### Items from a dataset
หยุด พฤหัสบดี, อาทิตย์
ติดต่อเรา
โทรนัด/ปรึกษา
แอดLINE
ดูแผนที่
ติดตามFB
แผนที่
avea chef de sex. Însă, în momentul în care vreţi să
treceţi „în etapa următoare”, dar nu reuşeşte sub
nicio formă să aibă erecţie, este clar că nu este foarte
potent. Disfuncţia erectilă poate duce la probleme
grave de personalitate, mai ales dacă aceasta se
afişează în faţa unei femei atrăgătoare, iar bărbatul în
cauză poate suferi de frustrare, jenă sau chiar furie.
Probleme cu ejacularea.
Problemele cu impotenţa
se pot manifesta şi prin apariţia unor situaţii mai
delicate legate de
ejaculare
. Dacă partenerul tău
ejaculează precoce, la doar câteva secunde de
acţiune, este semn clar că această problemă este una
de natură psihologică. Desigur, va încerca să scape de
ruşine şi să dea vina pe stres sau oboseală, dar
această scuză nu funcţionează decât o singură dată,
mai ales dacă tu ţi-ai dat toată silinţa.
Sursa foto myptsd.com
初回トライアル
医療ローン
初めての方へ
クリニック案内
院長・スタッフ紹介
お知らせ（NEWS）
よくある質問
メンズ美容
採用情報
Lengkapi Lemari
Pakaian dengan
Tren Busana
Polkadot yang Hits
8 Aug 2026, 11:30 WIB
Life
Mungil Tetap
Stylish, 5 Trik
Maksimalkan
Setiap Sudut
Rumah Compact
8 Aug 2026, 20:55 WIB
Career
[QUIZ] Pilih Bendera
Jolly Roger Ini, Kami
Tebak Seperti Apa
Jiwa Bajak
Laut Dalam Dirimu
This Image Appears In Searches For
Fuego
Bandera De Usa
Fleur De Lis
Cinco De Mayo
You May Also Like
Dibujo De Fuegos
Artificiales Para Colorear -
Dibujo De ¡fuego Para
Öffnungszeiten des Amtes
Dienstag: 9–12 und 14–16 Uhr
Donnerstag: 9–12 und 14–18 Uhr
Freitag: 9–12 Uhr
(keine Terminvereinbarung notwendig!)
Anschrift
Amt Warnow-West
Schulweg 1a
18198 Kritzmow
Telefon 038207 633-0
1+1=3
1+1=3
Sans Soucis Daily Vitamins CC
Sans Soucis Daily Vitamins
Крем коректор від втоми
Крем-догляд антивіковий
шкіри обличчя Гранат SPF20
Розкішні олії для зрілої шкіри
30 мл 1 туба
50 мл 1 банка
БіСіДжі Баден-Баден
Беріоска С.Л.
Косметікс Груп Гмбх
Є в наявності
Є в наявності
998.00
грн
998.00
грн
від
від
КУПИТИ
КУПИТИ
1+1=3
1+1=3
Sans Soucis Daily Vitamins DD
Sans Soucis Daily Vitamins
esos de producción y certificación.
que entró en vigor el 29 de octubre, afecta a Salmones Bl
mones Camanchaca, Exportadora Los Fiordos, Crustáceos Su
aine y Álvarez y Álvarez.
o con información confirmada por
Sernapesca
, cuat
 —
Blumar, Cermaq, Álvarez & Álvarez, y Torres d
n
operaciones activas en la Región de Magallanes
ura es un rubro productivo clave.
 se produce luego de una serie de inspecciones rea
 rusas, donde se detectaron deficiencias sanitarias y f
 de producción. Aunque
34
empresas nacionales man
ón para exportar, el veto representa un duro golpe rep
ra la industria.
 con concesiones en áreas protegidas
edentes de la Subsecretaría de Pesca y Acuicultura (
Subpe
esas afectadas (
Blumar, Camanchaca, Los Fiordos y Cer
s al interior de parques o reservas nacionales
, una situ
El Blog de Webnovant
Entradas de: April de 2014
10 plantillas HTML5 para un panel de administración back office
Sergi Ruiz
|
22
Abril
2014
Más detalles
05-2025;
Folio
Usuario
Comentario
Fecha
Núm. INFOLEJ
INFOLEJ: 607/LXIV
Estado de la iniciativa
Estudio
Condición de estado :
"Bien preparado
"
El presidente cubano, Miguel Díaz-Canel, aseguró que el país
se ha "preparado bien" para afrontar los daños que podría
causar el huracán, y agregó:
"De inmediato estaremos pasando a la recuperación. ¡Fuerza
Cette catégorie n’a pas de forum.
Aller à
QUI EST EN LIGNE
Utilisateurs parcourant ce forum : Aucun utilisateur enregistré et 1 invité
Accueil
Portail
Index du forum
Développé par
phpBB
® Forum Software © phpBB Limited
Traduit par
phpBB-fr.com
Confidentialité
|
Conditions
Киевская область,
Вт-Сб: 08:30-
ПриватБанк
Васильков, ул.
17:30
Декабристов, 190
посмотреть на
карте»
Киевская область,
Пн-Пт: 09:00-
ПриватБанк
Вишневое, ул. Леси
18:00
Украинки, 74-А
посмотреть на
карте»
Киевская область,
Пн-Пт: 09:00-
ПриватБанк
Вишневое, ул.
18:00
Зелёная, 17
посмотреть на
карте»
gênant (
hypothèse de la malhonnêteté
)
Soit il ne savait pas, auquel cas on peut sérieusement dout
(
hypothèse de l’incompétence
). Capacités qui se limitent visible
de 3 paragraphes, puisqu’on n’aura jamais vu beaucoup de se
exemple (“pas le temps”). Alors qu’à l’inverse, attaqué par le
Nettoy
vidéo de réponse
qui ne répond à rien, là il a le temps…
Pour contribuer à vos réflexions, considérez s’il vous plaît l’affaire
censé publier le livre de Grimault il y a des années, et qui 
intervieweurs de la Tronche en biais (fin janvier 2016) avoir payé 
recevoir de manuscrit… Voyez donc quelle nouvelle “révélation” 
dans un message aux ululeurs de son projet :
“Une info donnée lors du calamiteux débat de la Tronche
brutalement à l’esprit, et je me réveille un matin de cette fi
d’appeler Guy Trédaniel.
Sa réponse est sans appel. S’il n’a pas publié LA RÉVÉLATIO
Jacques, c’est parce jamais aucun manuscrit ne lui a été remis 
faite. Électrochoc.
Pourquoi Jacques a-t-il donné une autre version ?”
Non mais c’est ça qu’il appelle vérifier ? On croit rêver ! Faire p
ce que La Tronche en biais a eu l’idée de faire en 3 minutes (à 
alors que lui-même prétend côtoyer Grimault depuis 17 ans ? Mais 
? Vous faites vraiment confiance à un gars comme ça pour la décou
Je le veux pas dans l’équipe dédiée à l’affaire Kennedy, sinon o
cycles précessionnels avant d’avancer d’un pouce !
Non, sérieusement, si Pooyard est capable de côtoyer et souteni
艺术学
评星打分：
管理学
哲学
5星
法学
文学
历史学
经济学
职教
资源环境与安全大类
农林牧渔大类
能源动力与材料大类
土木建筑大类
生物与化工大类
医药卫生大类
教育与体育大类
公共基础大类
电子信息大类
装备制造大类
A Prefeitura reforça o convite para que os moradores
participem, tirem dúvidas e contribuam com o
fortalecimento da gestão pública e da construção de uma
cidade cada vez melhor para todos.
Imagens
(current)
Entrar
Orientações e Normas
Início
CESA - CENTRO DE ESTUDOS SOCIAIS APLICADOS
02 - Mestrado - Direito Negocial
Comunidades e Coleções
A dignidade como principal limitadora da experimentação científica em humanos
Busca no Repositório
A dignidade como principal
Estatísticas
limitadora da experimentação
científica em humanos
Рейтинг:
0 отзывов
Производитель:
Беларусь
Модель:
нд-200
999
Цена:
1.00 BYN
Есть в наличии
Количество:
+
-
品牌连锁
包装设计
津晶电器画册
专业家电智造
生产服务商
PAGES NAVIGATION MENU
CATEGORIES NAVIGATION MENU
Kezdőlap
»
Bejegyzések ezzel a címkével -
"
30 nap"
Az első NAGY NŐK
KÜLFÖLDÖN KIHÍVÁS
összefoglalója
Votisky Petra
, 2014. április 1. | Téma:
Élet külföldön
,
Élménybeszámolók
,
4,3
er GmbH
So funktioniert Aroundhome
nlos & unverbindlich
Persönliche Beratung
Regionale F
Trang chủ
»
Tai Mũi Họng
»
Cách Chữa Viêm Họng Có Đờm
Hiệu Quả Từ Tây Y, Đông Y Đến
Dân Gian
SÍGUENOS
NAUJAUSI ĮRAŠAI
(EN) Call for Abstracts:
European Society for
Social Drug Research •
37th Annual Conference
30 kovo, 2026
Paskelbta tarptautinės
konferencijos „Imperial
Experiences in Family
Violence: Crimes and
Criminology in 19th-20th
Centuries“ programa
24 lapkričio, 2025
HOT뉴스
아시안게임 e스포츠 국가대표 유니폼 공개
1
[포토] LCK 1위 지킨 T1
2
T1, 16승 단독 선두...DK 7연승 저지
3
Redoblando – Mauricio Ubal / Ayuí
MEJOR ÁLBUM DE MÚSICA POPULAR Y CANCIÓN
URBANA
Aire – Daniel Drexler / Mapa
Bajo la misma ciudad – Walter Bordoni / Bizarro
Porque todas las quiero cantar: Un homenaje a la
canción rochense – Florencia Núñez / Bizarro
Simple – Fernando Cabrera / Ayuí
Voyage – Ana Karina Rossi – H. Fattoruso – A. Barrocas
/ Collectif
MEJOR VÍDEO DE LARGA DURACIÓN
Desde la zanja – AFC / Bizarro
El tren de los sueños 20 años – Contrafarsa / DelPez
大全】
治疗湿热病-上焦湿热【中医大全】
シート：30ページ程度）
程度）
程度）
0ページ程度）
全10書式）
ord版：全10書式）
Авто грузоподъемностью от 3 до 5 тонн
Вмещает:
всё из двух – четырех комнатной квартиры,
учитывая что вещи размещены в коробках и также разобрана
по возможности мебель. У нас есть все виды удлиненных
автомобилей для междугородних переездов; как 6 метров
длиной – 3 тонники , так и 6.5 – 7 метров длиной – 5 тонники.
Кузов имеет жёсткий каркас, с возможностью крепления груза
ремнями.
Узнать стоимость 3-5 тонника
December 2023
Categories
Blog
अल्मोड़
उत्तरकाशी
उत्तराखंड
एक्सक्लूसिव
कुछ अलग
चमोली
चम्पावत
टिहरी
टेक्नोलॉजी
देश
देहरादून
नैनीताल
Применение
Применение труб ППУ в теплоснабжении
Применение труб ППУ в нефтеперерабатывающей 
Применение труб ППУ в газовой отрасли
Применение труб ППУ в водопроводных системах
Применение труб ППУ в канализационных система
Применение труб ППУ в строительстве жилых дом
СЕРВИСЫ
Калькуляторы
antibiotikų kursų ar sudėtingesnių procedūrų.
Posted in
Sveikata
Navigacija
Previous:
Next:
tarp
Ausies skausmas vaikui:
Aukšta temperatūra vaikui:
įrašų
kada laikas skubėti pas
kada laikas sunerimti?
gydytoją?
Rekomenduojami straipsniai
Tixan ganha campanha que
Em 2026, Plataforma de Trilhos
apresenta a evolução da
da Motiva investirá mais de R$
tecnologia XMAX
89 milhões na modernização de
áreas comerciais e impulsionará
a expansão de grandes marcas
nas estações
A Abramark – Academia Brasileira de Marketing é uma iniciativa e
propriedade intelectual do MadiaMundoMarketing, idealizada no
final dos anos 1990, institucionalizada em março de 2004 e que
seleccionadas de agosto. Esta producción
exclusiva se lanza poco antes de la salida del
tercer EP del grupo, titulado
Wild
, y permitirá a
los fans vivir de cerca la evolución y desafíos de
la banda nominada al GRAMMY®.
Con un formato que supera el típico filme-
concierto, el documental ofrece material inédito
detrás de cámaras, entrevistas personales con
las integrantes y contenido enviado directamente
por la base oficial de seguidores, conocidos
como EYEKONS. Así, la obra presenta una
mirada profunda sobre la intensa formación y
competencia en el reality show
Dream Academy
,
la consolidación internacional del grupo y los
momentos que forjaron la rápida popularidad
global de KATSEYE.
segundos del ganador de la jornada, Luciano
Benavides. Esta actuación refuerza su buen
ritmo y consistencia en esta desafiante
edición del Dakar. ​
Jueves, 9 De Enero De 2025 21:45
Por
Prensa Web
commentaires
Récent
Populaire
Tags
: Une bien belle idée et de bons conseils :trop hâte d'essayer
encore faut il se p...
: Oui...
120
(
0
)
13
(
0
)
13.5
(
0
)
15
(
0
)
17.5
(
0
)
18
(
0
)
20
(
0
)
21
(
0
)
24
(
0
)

### TASK GOAL
Reproduce verbatim the lines above, from the line with "con concesiones en áreas protegidas" through the line with "Entradas de: April de 2014".

### FINISHED EXERCISE
 con concesiones en áreas protegidas
edentes de la Subsecretaría de Pesca y Acuicultura (
Subpe
esas afectadas (
Blumar, Camanchaca, Los Fiordos y Cer
s al interior de parques o reservas nacionales
, una situ
El Blog de Webnovant
Entradas de: April de 2014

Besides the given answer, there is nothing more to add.